╭─ EXERCISE DATA

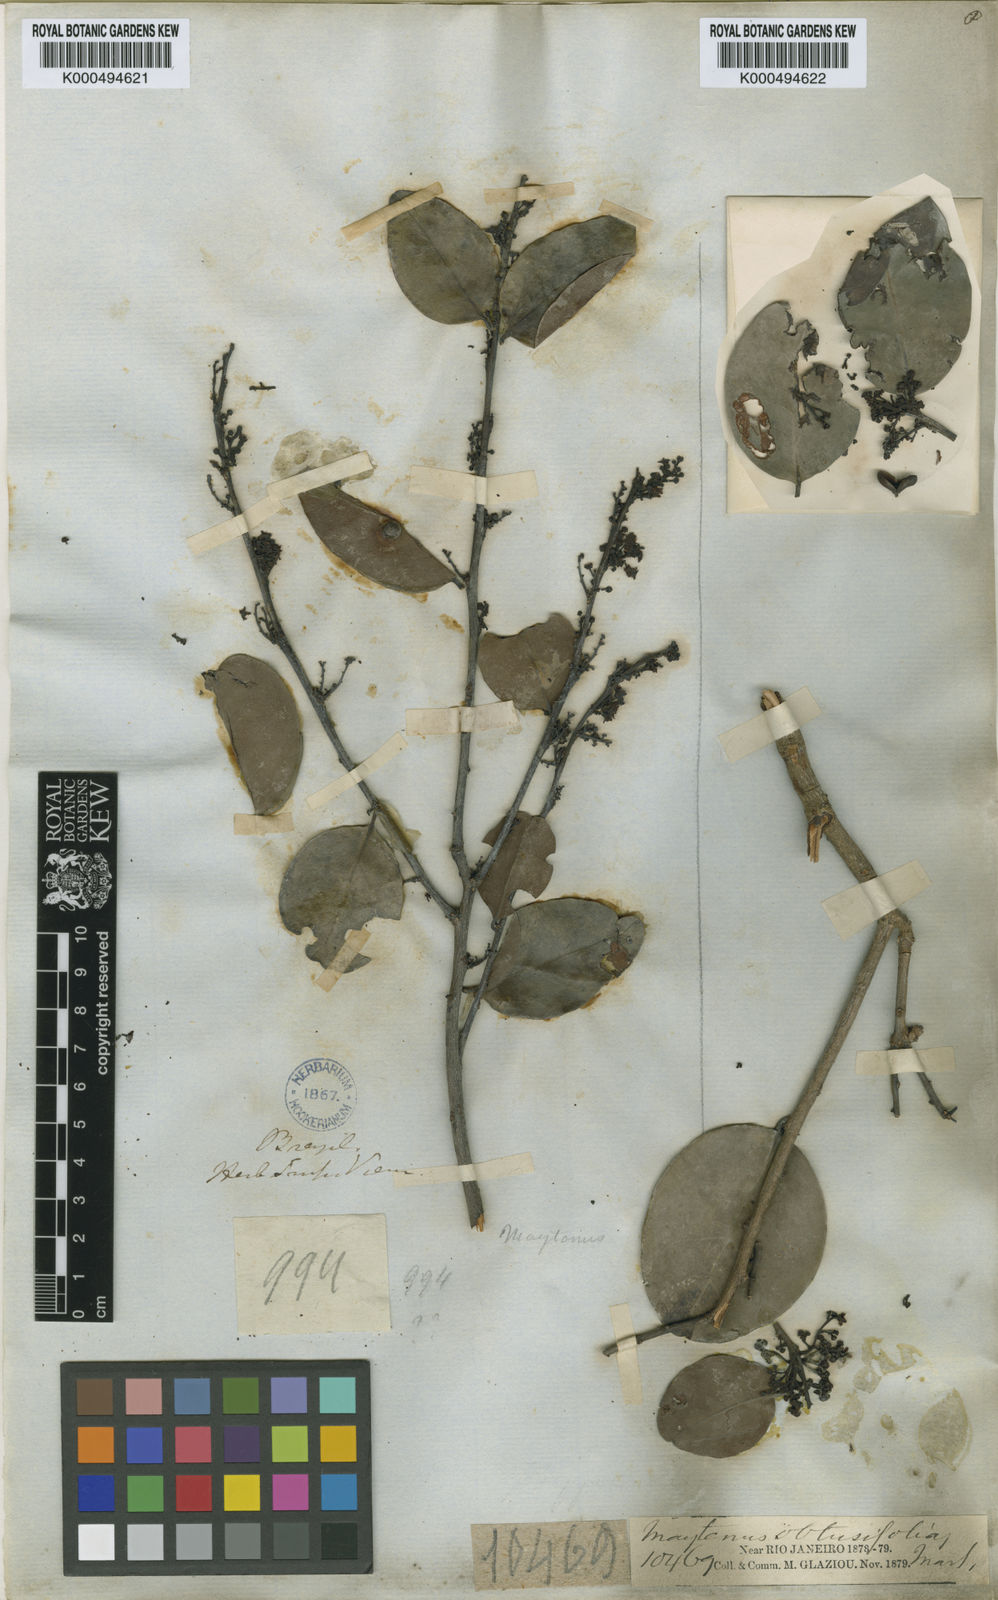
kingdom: Plantae
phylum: Tracheophyta
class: Magnoliopsida
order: Celastrales
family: Celastraceae
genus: Monteverdia
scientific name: Monteverdia obtusifolia
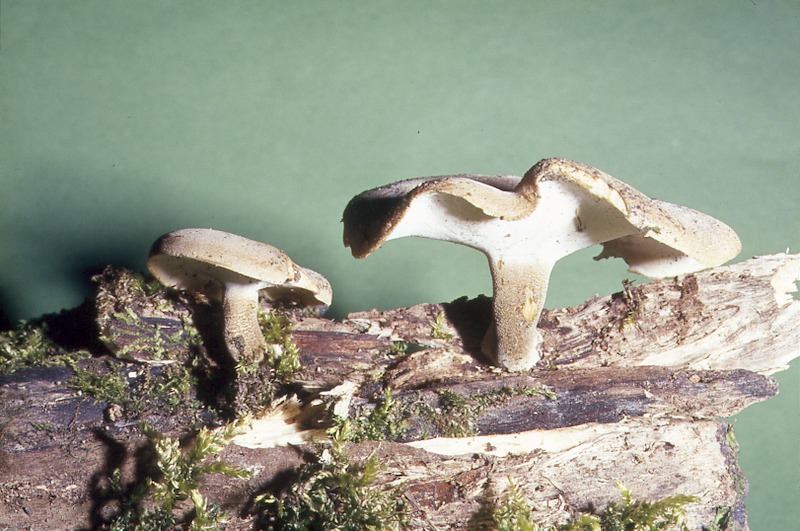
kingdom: Fungi
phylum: Basidiomycota
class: Agaricomycetes
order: Polyporales
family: Polyporaceae
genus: Lentinus
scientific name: Lentinus substrictus
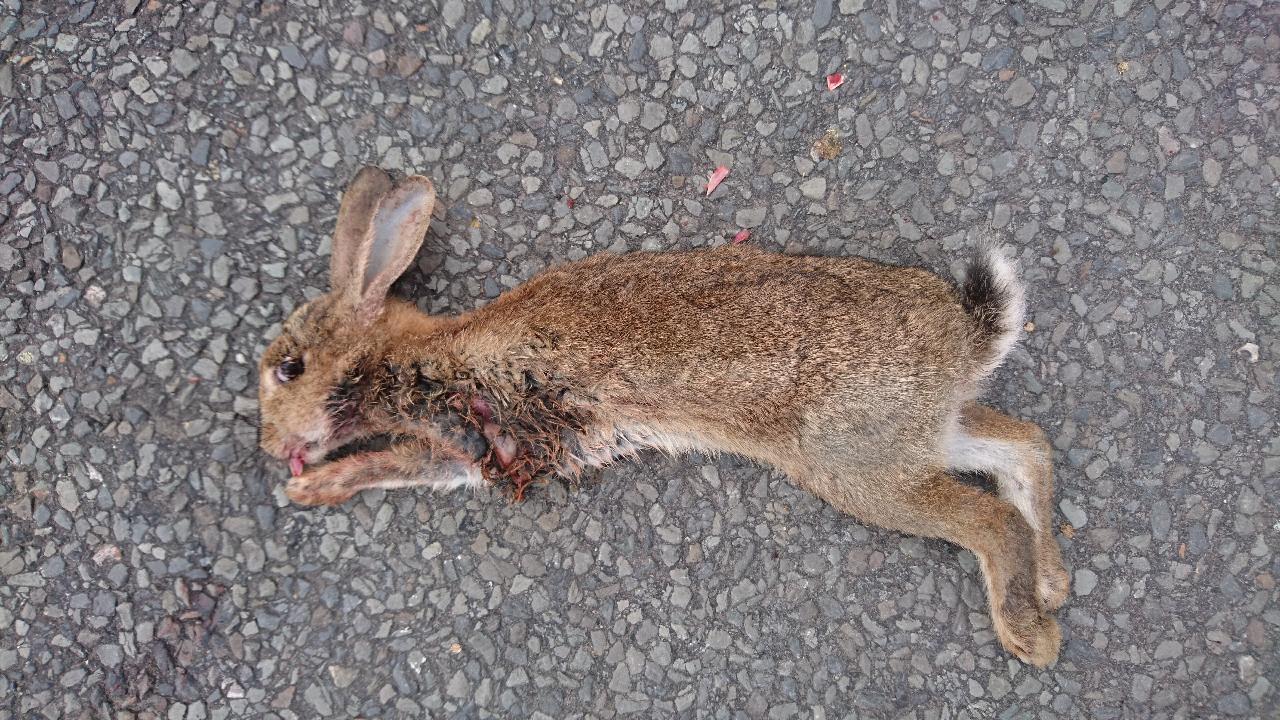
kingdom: Animalia
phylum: Chordata
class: Mammalia
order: Lagomorpha
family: Leporidae
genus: Oryctolagus
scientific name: Oryctolagus cuniculus
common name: European rabbit
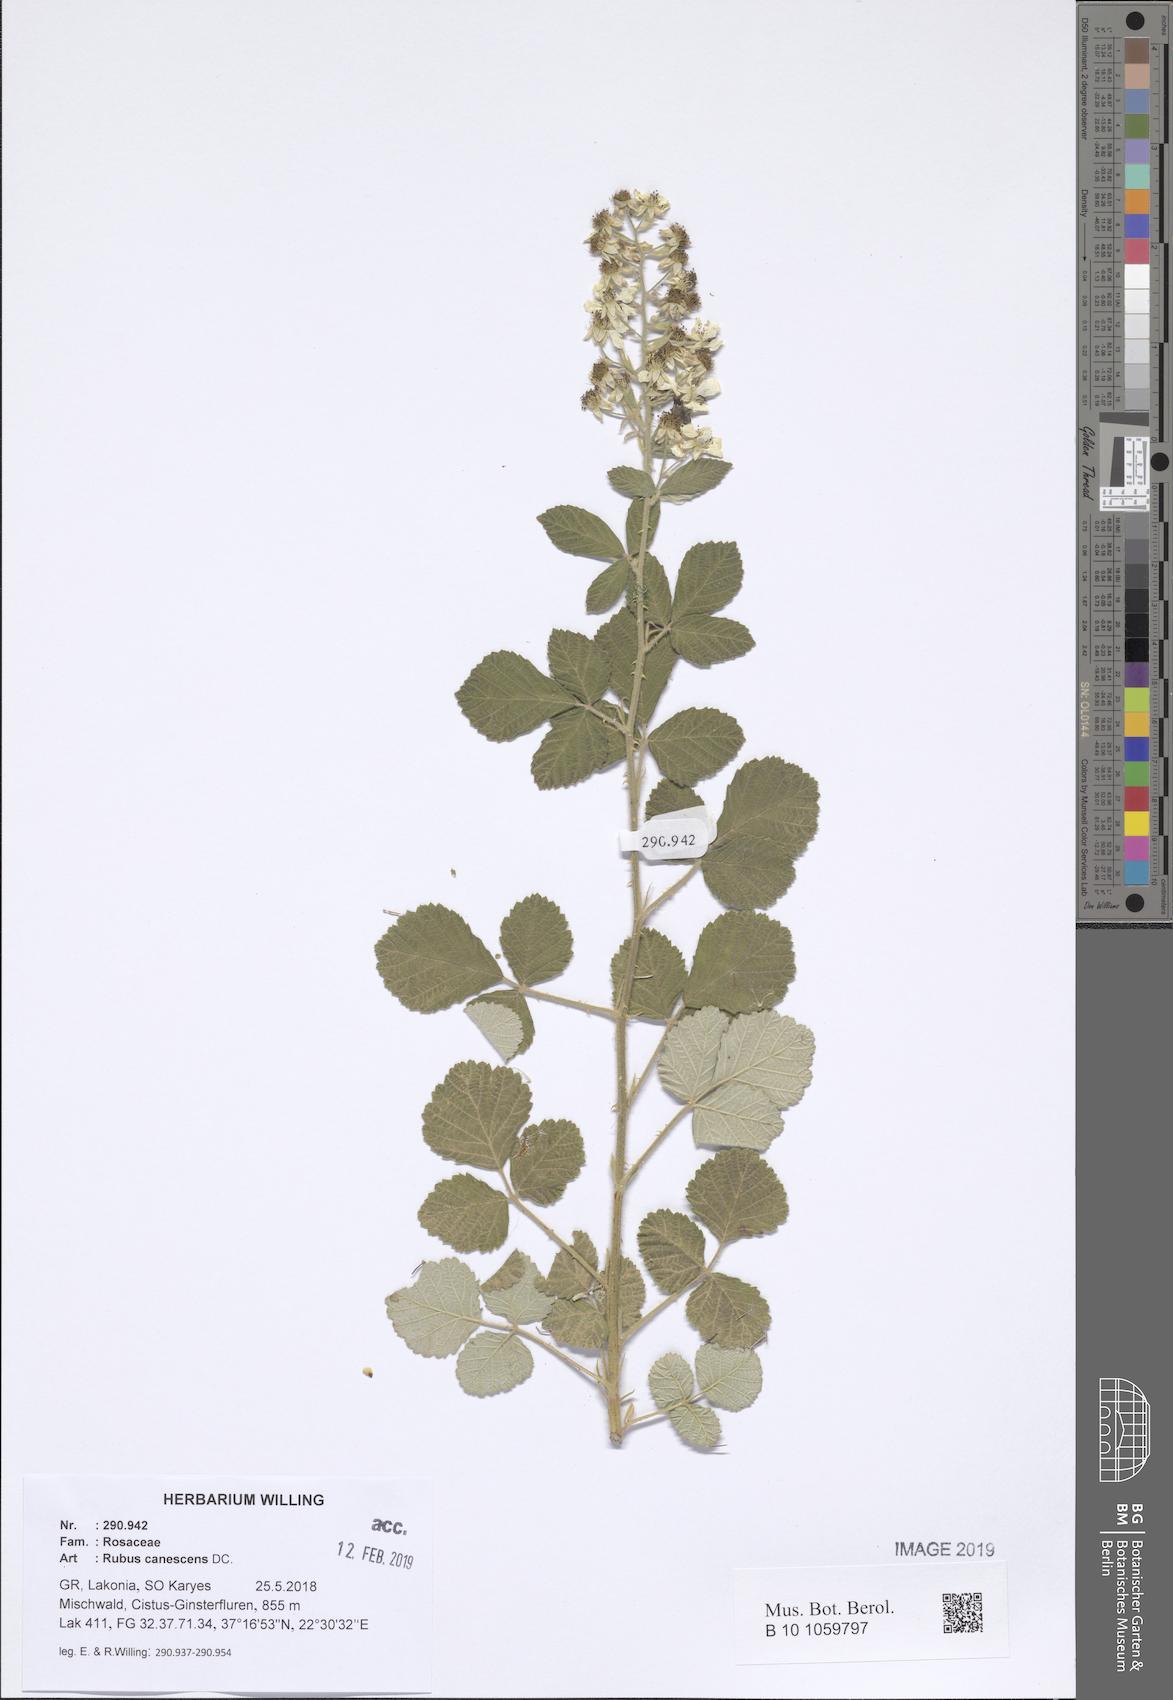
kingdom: Plantae
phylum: Tracheophyta
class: Magnoliopsida
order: Rosales
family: Rosaceae
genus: Rubus
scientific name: Rubus canescens
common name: Wooly blackberry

╰─

Copy the data word for word, from the line containing "family: Leporidae" down through the line containing "scientific name: Rubus canescens", including both of those lines. Leave the pictures out of your copy.

ANSWER TO THE TASK
family: Leporidae
genus: Oryctolagus
scientific name: Oryctolagus cuniculus
common name: European rabbit
kingdom: Plantae
phylum: Tracheophyta
class: Magnoliopsida
order: Rosales
family: Rosaceae
genus: Rubus
scientific name: Rubus canescens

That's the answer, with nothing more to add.